At a time when most businesses are imploding, rehab could become one of the major growth industries behind economic recovery:
Robert Curry, founder of Turning Point for Leaders, a coaching and consulting firm in New Canaan that creates treatment programs for senior executives, said the financial crisis was a factor in more drink and drug use.
"We've got more than 50 homes in foreclosure in this town and that's unheard of," Curry said. "Domestic violence incidents have spiked, and that is very closely tied to substance abuse."
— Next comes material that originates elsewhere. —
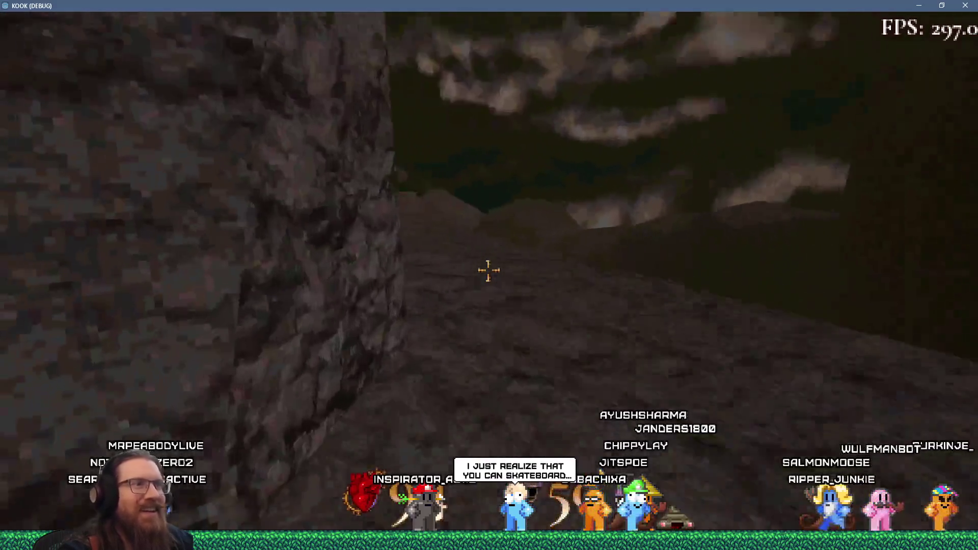
key(w)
Struggling with a divorce, the Connecticut executive sought help at Turning Point. A residential rehab program will be just the first step in a program that would last at least a year and include follow-up counseling, therapy and support groups.
Curry is a former financial executive who started working with substance abusers two decades ago, around the time his alcoholic father died and he realized he had a drinking problem of his own. Despite the recession, demand is growing.
"Companies are downsizing," he said. "Budgets are being trimmed, and yet we're seeing an increase in our business."
For those who might doubt that there is serious money in this opportunity, Parsons concluded her report with a few figures:
A month in rehab costs from $25,000 at Caron [Treatment Centers in Manhattan] up to around $60,000 at high-end private facilities. Curry said most of his clients pay out of pocket for privacy reasons.
The Connecticut-based executive was paying his own way.
"It's more than I'd like," he said. But "it's less expensive than losing your job ... less expensive than losing a client or losing your family, or losing your home or getting in trouble with the law."
Irony is clearly at work here, but there is also a message for those wondering what sort of knapsack of skills will be most suitable when entering the job market. The best answer may be found in the grammar of our language. Ten years ago it seemed as if the providing of both goods and services depended on having the right skill set for manipulating objects, frequently through some form of technological mediation. Rehab is not about manipulating objects (concrete or abstract). It is about engaging with subjects, dealing with people as if they were people rather than entries in a database. We have sustained at least of quarter century of work practices that have tried to abstract away such a need to engage with subjects; and those work practices persisted even when they provoked such catastrophes as the mismanagement of the aftermath of Katrina. Perhaps Jean Baudrillard's "chicken" about the infantile preoccupation with objects is finally coming home to roost. If you want to be a gainfully employed provider again, your skill set had better include the ability to engage effectively with other people!